■ What you need to do ■
Search the data for "labels" and copy every matching line.
Provided records Start Marker
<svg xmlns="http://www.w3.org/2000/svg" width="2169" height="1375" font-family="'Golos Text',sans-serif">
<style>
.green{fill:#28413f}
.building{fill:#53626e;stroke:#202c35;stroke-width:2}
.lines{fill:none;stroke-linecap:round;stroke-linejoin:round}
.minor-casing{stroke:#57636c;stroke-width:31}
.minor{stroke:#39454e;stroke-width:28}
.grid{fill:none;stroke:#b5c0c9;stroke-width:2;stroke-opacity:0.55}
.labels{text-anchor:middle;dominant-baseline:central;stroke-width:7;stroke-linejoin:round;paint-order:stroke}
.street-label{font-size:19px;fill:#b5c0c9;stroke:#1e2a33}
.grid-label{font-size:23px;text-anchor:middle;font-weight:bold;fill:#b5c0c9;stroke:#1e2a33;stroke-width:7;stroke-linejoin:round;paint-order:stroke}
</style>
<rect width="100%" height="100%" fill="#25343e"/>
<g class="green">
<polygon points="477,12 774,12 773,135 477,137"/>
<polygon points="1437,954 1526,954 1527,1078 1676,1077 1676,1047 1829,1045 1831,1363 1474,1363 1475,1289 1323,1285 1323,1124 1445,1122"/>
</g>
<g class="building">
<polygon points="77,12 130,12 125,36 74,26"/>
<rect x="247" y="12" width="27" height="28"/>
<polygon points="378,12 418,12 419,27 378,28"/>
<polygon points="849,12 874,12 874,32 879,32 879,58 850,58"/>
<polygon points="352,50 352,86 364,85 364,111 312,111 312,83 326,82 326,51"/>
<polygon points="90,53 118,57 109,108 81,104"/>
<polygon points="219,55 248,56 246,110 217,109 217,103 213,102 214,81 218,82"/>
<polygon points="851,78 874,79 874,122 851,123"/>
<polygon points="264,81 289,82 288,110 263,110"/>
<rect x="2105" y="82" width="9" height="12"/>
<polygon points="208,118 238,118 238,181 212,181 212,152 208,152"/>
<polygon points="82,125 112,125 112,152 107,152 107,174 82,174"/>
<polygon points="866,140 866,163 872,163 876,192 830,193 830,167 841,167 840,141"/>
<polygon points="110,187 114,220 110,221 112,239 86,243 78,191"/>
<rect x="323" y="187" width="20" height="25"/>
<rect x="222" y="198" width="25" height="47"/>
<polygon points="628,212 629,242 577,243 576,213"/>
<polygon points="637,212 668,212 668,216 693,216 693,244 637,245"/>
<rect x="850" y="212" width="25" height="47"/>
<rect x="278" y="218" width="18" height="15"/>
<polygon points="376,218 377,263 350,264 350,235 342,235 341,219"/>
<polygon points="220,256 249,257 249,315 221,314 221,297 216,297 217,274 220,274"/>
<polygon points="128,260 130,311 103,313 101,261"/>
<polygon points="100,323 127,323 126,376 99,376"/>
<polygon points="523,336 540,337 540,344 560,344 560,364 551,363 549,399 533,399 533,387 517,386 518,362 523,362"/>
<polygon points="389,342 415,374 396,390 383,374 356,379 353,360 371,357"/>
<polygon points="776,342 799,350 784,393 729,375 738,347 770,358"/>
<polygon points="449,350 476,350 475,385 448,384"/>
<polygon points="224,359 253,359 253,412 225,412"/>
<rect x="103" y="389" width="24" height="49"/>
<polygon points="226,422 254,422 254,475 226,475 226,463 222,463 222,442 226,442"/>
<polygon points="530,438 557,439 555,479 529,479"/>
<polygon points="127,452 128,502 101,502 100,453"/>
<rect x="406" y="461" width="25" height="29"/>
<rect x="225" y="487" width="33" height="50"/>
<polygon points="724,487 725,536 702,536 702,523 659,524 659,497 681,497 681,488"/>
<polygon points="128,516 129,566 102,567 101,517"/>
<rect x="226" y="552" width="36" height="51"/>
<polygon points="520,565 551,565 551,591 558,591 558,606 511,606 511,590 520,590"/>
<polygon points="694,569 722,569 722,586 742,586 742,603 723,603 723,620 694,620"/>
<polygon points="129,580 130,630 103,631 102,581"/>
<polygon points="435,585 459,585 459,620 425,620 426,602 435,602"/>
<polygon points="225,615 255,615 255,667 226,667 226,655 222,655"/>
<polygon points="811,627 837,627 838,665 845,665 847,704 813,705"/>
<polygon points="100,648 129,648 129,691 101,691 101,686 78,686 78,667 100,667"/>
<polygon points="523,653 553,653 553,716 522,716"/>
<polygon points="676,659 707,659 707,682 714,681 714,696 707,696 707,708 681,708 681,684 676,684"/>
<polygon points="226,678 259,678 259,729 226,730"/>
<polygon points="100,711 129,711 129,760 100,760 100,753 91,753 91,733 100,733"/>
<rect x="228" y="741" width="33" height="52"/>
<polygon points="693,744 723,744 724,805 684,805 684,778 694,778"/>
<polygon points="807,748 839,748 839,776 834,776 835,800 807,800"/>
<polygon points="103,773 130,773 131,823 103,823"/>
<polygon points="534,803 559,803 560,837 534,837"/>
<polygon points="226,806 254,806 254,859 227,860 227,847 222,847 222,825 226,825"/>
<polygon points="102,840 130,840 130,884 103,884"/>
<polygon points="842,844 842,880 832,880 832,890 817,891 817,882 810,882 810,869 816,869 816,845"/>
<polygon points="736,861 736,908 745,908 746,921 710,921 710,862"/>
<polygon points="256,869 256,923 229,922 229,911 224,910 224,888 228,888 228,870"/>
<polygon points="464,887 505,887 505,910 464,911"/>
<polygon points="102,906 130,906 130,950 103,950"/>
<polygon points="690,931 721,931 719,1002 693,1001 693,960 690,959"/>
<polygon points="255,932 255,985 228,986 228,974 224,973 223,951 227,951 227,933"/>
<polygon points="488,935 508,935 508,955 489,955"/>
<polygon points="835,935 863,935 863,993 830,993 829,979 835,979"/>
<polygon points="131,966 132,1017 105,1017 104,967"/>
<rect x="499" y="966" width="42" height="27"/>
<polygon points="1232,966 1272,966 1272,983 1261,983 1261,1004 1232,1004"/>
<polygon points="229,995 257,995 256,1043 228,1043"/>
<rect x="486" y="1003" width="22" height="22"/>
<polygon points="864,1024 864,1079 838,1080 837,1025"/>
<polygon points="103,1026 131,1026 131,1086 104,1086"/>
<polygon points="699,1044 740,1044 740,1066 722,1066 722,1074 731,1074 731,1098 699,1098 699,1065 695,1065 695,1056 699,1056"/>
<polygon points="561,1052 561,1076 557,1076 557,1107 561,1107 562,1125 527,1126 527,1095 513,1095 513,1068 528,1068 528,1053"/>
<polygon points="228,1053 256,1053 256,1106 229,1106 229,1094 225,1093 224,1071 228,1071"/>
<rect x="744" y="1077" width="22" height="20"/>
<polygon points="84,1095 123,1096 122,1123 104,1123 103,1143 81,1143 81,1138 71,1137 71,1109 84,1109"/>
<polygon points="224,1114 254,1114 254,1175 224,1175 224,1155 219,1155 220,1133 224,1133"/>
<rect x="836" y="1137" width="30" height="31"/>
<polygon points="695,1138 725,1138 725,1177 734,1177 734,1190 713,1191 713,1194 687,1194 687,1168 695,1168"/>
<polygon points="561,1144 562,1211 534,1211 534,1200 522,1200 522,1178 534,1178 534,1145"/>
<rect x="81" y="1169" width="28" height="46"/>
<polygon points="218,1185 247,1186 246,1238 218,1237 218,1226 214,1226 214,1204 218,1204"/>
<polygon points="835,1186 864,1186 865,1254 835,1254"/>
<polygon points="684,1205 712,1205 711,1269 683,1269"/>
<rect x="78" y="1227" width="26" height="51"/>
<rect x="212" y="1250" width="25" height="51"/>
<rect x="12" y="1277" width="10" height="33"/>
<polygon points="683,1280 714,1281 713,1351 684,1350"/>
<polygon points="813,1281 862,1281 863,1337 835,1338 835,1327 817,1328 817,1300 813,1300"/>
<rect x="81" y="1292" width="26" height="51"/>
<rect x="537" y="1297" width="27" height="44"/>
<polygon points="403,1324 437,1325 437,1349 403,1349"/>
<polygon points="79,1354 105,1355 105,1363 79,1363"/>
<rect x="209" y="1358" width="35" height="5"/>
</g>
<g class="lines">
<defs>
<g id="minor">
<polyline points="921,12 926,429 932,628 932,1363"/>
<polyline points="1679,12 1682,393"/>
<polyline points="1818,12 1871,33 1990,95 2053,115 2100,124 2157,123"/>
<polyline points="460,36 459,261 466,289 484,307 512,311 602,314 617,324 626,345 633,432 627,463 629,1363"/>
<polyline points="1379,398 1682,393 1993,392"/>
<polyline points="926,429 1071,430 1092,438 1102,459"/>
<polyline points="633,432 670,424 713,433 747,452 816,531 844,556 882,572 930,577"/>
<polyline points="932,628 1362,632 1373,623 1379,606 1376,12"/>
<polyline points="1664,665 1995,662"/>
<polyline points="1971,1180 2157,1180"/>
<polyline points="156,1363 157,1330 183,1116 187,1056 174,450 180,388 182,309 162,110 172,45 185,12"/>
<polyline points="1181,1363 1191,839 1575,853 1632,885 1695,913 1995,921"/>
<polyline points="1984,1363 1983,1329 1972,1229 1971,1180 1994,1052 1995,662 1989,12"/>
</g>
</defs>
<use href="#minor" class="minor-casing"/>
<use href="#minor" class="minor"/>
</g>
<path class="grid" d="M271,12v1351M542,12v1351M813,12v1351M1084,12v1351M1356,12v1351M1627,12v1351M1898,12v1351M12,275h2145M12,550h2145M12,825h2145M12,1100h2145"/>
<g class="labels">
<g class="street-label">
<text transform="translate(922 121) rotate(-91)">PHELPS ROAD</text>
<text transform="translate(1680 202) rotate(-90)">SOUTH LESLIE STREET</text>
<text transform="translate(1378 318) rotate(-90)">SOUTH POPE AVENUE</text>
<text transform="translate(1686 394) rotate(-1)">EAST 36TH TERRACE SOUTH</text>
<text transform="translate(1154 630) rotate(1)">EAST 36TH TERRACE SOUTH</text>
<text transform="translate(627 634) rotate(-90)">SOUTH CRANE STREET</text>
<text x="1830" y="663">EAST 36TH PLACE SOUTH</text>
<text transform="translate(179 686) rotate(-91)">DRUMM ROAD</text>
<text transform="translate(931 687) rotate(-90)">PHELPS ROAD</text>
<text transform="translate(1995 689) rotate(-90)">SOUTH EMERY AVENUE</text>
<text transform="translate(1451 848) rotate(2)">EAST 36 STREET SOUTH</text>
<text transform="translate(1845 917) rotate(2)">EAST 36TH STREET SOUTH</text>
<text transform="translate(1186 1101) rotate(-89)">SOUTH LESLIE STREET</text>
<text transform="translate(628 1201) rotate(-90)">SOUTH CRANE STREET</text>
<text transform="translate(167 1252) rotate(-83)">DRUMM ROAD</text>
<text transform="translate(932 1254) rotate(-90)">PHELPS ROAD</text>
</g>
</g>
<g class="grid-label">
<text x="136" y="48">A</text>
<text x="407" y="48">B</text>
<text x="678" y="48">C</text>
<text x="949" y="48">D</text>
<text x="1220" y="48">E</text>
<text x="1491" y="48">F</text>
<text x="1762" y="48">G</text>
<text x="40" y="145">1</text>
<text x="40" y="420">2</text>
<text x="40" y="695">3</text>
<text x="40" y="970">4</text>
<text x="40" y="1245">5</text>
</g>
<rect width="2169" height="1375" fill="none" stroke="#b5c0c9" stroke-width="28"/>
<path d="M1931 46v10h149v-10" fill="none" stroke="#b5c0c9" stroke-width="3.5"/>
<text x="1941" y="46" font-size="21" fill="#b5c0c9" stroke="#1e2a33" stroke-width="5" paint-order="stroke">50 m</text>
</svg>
Provided records End Marker
■ Solution ■
.labels{text-anchor:middle;dominant-baseline:central;stroke-width:7;stroke-linejoin:round;paint-order:stroke}
<g class="labels">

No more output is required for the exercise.